The advent of collaborative robots has blurred the boundary between human and robot workers in production environments, enabling the two to work together collaboratively. This means that industries looking to employ some assistance through cobot technology can do so with a much greater degree of flexibility than ever before.
The rigid manufacturing processes adopted in the Fordist economy in the industrialized world in the early 20th century are making way for a new kind of industry in the 21st century. Additive manufacturing techniques like 3D printing, IoT-enabled inventory and logistics management and the proliferation of remote working made possible by information technology are all making today’s economy almost unrecognizable from our ways of working of just a century ago.
With cobot technology, manufacturers can incorporate flexibility into their operations so that factories can switch production mid-shift. Discrete elements of industrial processes are now frequently brought under one roof, and waste is minimized.
Collaborative robots that are easy to use and intuitive to work alongside safely are already providing the power for this new way of working. Just as the regimented Fordist factories of the 1950s were driven by the first industrial robots – rigid, stationary, “dumb” machines – so will the dynamic manufacturing of the 21st century be driven by smart, moving, flexible cobot technologies.
A Brief History of Cobot Technology
Collaborative robots were invented by Northwestern University professors J. Edward Colgate and Michael Peshkin in 1996. A General Motors Foundation research grant sought out a way for robots or robot-like equipment to safely team up with human workers, spurring the pair’s innovation. This is somewhat symmetrical; a similar General Motors initiative led to development of the first industrial robots in the 1940s.
Colgate and Peshkin’s 1997 US patent, “Cobots” characterized “an apparatus and method for direct physical interaction between a person and a general-purpose manipulator controlled by a computer.”
There was no internal source of motive power in the first cobot technologies to ensure safety for human workers. Instead, motive power was provided by the human operator. The collaborative robot enabled computers to control motion by redirecting or steering a payload in a way that was designed to support the human worker.
Four Levels of Collaboration in Cobot Technologies
Cobots are used in many applications, providing information in public spaces, transporting materials in buildings, automating unergonomic tasks in the industry (like heavy lifting), or working on production and assembly lines.
The International Federation of Robotics (IFR) defines four levels of collaboration in cobot technologies:
“1. Coexistence: Human and robot work alongside each other without a fence, but with no shared workspace.
2. Sequential Collaboration: Humans and robots are active in the shared workspace, but their motions are sequential; they do not work on a part at the same time.
3. Cooperation: Robots and humans work on the same part at the same time, with both in motion.
4. Responsive Collaboration: The robot responds in real-time to the movement of the human worker.”
In industry today, the first two levels (coexistence and sequential collaboration) are most common, as cobot technologies and human workers share space but tend to complete separate tasks independently or sequentially. Cooperation and responsible collaboration are less common today.

• _INSTRUCTIONS_
a) In the rows, copy every line starting with the one that contains "Deutschland)" and going on through the one that contains "Von wegen, Reißverschluss-Etuis", both included.
b) Pick up the passage on collaborative robots after its last sentence and continue it.
The passage on collaborative robots and the rows have no connection to each other.

• _EXTRACTED RECORDS_
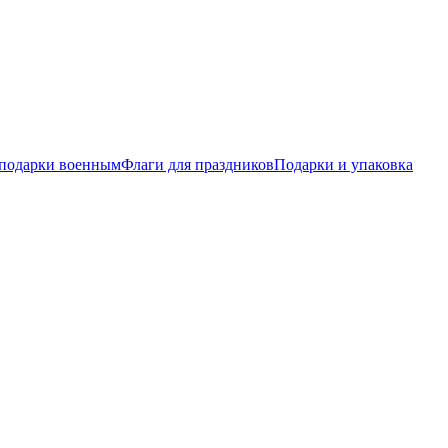
подарки военным
Флаги для праздников
Подарки и упаковка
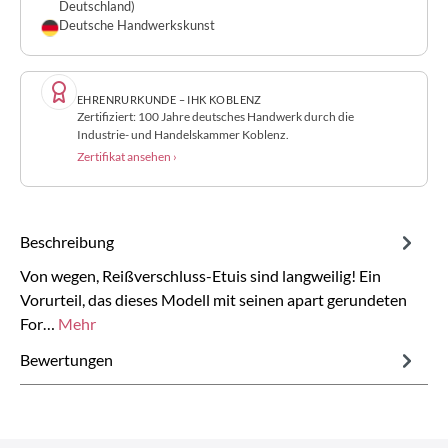
Deutschland)
Deutsche Handwerkskunst
EHRENRURKUNDE – IHK KOBLENZ
Zertifiziert: 100 Jahre deutsches Handwerk durch die
Industrie- und Handelskammer Koblenz.
Zertifikat ansehen ›
Beschreibung
Von wegen, Reißverschluss-Etuis sind langweilig! Ein
Vorurteil, das dieses Modell mit seinen apart gerundeten
For…
Mehr
Bewertungen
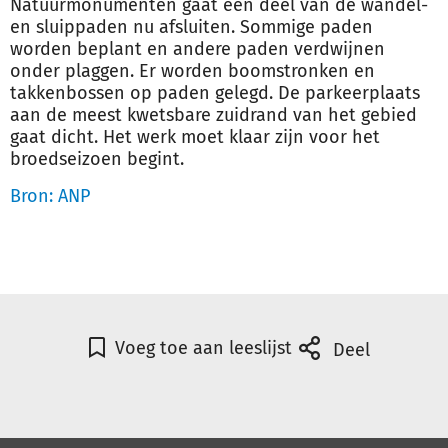
Natuurmonumenten gaat een deel van de wandel-
en sluippaden nu afsluiten. Sommige paden
worden beplant en andere paden verdwijnen
onder plaggen. Er worden boomstronken en
takkenbossen op paden gelegd. De parkeerplaats
aan de meest kwetsbare zuidrand van het gebied
gaat dicht. Het werk moet klaar zijn voor het
broedseizoen begint.
Bron: ANP
Voeg toe aan leeslijst
Deel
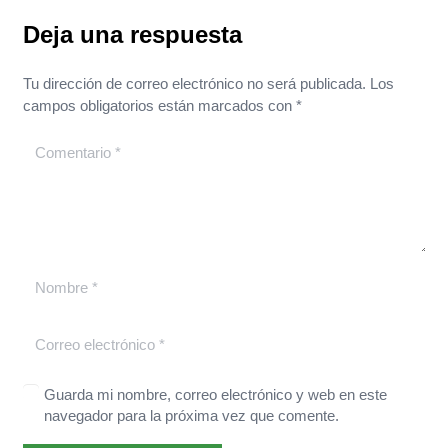
Deja una respuesta
Tu dirección de correo electrónico no será publicada.
Los
campos obligatorios están marcados con
*
Guarda mi nombre, correo electrónico y web en este
navegador para la próxima vez que comente.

• _YOUR RESPONSES_
a)
Deutschland)
Deutsche Handwerkskunst
EHRENRURKUNDE – IHK KOBLENZ
Zertifiziert: 100 Jahre deutsches Handwerk durch die
Industrie- und Handelskammer Koblenz.
Zertifikat ansehen ›
Beschreibung
Von wegen, Reißverschluss-Etuis sind langweilig! Ein

b)
Safety Standards for Collaborative Robots
Cobot technology is regulated by ISO safety standards and certifications and must adhere to strict guidelines to ensure the safety of the people they are working alongside. ISO 10218 outlines four general safety features for cobots: a “safety monitored stop,” “hand guiding,” “speed and separation monitoring,” and “power and force limiting.”
Safety-monitored stops are employed when cobot technology does most of its work alone. When a human enters their workspace, for example, to adjust a part the cobot technology is handling, the cobot stops moving. It does not completely shut down; it can resume working when the space is clear.
This is the loosest possible interpretation for a collaborative robot, only interacting with humans occasionally and employing proximity sensing technology to automate those interactions.
Hand guiding is a process used for teaching collaborative robots how to complete a task. Human workers show the robot the sequence of motions required to complete a task. Robots sense human hand positioning and apply it to their own robot arm. The cobot only performs the tasks that it has been shown to do.
When humans have to interact with large cobot technologies more frequently, a laser vision system can be installed to let robots sense humans coming near. Speed and separation monitoring techniques enable the collaborative robot to slow down incrementally as the human gets nearer, stopping when they come close enough.
Power and force limiting features equip cobot technologies with sensors to read forces in their joints like pressure, resistance, or impact. Soft, sensing “skin” and fast reaction times enable the collaborative robot to stop or reverse course when encountering an unexpected force.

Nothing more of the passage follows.